I was only 4 years old when my mother died; I was too young to understand death, but I knew something was wrong. My childhood was unhappy. No matter how hard I tried, I could not please my father. He paid little attention to me. When I was 9 years old, I left home and stayed with friends and relatives until I was placed in a series of foster homes.
I lived in a boys home for three years when I was a teenager. While there I met a really tall boy who was a good basketball player. We started talking, and when I told him my name, he looked surprised. Then he told me that we were cousins.
“Your mother and my father were brother and sister,” he assured me. I could hardly believe it. I had never known my mother’s family, and I did not know I had aunts, uncles, and cousins on her side.
My cousin took me to his house to meet my family. The house filled with more and more relatives who wanted to take a look at me. As we talked, I learned that my mother had died of complications from the beatings my father had showered on her.
I was released from the boys home and went to live with my uncle. I sometimes went to my father’s house to see my younger brother and sister. Once as I approached the house, I saw my father pick up my little brother and throw him against the wall. When I ran up and tried to stop him, he picked up a two-by-four board and hit me with it.
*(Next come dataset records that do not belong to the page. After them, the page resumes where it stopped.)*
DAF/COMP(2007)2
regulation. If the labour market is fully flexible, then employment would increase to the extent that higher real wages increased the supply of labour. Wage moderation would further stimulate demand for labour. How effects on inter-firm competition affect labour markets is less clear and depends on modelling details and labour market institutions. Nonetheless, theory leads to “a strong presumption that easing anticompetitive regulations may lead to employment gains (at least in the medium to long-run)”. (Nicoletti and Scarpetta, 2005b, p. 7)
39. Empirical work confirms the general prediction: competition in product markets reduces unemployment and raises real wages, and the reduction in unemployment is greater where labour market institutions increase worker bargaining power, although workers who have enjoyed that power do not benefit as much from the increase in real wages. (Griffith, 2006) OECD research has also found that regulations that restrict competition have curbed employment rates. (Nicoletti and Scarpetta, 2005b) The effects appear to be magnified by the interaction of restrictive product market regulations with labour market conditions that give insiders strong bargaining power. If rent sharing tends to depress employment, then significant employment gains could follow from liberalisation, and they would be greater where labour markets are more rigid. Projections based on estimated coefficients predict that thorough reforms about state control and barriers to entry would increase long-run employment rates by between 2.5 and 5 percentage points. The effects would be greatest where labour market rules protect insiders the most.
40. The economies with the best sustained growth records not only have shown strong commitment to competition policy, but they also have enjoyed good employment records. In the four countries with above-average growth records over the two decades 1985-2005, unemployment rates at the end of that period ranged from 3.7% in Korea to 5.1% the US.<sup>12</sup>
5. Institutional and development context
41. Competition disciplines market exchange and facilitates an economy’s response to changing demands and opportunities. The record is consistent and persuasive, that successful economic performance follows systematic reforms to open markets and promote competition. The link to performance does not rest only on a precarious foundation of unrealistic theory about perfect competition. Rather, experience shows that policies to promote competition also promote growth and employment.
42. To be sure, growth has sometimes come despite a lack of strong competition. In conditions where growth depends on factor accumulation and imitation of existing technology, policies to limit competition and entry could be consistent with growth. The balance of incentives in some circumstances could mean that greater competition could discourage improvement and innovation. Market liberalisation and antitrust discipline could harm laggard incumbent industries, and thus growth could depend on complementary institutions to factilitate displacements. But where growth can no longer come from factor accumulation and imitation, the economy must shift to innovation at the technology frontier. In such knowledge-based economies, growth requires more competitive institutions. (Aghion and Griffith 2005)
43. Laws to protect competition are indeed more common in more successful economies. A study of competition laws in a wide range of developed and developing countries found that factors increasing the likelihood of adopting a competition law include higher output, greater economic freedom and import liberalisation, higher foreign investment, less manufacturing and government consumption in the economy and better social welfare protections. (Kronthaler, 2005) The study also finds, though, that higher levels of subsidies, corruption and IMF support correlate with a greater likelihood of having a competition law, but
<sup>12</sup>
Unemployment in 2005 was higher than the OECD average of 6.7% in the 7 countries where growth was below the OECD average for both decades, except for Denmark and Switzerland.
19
My anger against my father festered and grew. He was well liked and respected on the island of Guam. Nobody outside our family knew what he was like at home.
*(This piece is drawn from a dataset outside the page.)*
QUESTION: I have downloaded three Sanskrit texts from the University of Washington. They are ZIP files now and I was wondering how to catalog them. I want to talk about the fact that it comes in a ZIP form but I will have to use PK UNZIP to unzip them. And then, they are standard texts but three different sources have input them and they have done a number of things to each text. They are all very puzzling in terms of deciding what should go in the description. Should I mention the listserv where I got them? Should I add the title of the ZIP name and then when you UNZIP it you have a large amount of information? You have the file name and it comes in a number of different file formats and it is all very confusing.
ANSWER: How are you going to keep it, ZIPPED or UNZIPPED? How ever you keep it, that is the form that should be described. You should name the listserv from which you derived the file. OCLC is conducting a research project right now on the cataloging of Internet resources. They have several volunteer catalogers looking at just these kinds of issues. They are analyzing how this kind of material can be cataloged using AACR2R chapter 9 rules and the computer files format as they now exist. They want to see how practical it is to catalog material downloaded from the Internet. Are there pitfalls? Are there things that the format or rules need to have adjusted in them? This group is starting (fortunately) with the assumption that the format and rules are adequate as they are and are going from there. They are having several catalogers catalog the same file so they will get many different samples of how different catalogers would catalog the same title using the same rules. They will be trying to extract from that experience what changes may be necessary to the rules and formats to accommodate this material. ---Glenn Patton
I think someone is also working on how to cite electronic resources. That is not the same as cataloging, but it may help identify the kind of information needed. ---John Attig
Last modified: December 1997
I refused to rely on anyone. I paid my way through high school and worked to buy my own clothes. When I graduated, I joined the Air National Guard to get away from the island. Two years later I transferred to the Marines. I worked my way up through the ranks to sergeant.
I married, and my wife and I had three children. My work kept me away from home a lot, and it was difficult keeping a marriage together with my temper and my absences. Eventually we divorced. I felt hurt and empty inside; once more I had no family and felt completely alone.
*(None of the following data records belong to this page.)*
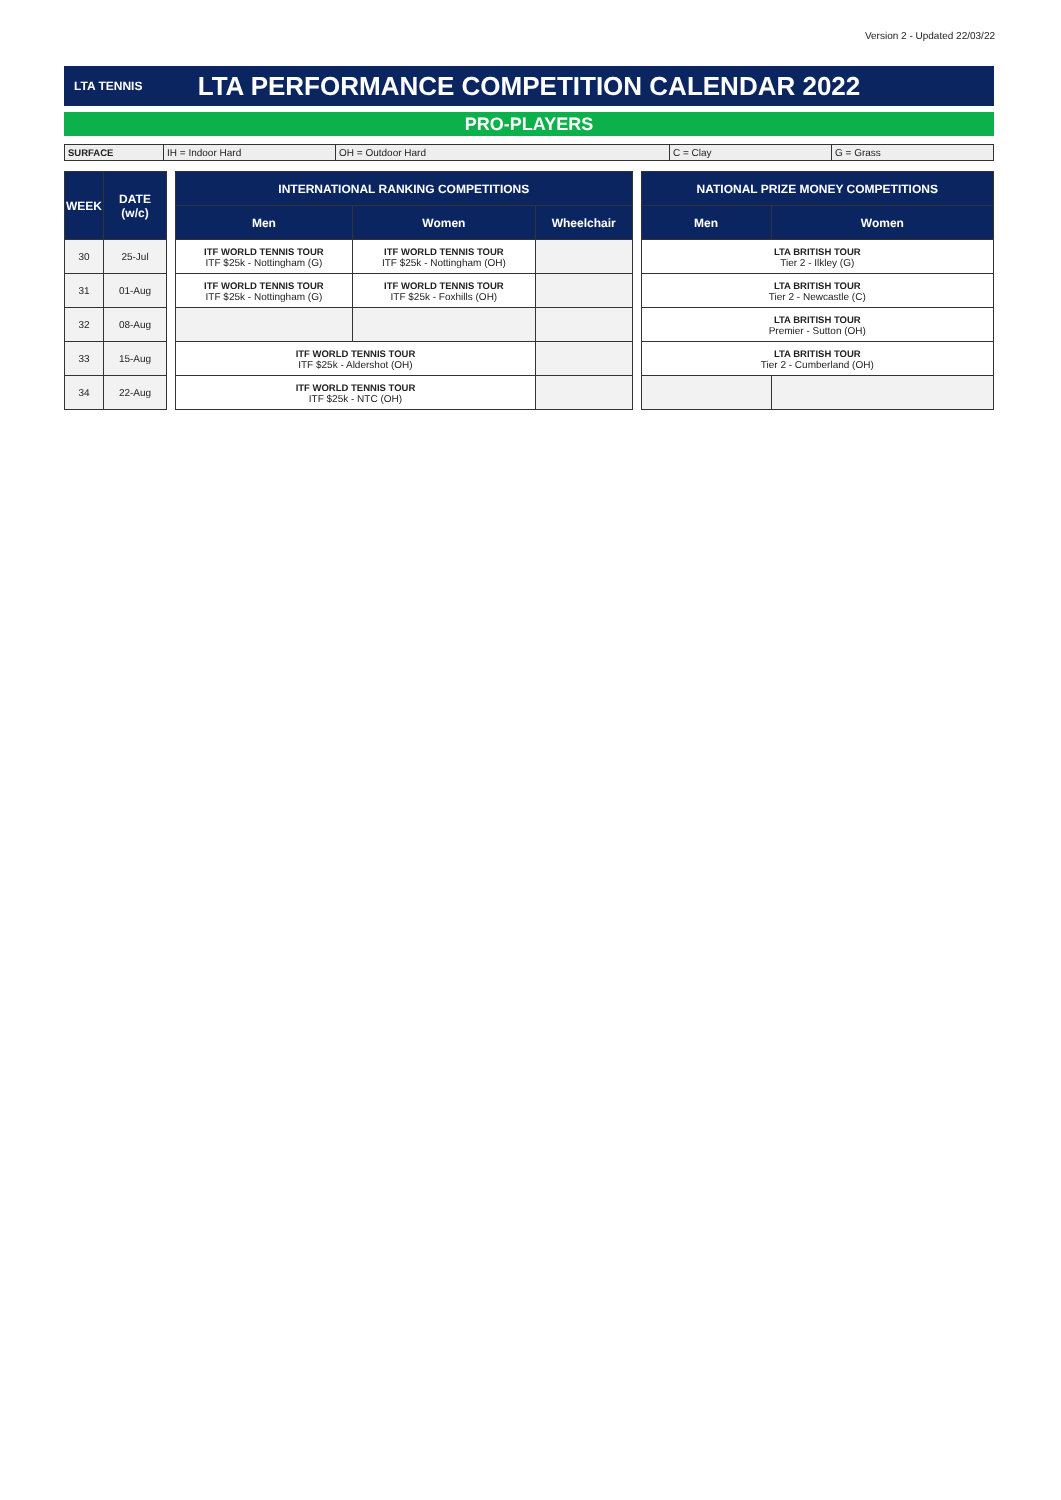Version 2 - Updated 22/03/22
LTA TENNIS
LTA PERFORMANCE COMPETITION CALENDAR 2022
PRO-PLAYERS
| SURFACE | IH = Indoor Hard | OH = Outdoor Hard | C = Clay | G = Grass |
| WEEK | DATE (w/c) | | INTERNATIONAL RANKING COMPETITIONS | | | | NATIONAL PRIZE MONEY COMPETITIONS | |
| | | | Men | Women | Wheelchair | | Men | Women |
| 30 | 25-Jul | | ITF WORLD TENNIS TOUR ITF $25k - Nottingham (G) | ITF WORLD TENNIS TOUR ITF $25k - Nottingham (OH) | | | LTA BRITISH TOUR Tier 2 - Ilkley (G) | |
| 31 | 01-Aug | | ITF WORLD TENNIS TOUR ITF $25k - Nottingham (G) | ITF WORLD TENNIS TOUR ITF $25k - Foxhills (OH) | | | LTA BRITISH TOUR Tier 2 - Newcastle (C) | |
| 32 | 08-Aug | | | | | | LTA BRITISH TOUR Premier - Sutton (OH) | |
| 33 | 15-Aug | | ITF WORLD TENNIS TOUR ITF $25k - Aldershot (OH) | | | | LTA BRITISH TOUR Tier 2 - Cumberland (OH) | |
| 34 | 22-Aug | | ITF WORLD TENNIS TOUR ITF $25k - NTC (OH) | | | | | |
Though I had a successful career in the Marines, I still felt unfulfilled. Nothing mattered to me anymore, and I decided that life was not worth living. I took my rifle and ammunition down to the beach to end my life.
I waded out to a rock in the water and sat down with my gun. I thought about my failed life. I had been sitting there for a while when a police officer approached. He saw that I was contemplating suicide, and waded into the water toward me. I raised the rifle and warned him to stay back.
The police officer backed away. Soon my colonel from the Marine base arrived and ordered me to put the gun down. I refused. Then my father arrived. When I saw him walking toward me, I put the gun into my mouth and pulled the trigger. There was an explosion, and I fell backward off the rock.
The people standing around rushed in and pulled me out of the water. I was alive. They examined the gun and found that the bullet had jammed halfway through the barrel.
When my dad saw what had happened, he walked away.
After this I received a discharge from the Marines. Now I really had nothing. I had no job, no family, and I hated my father. My life was a big fat zero.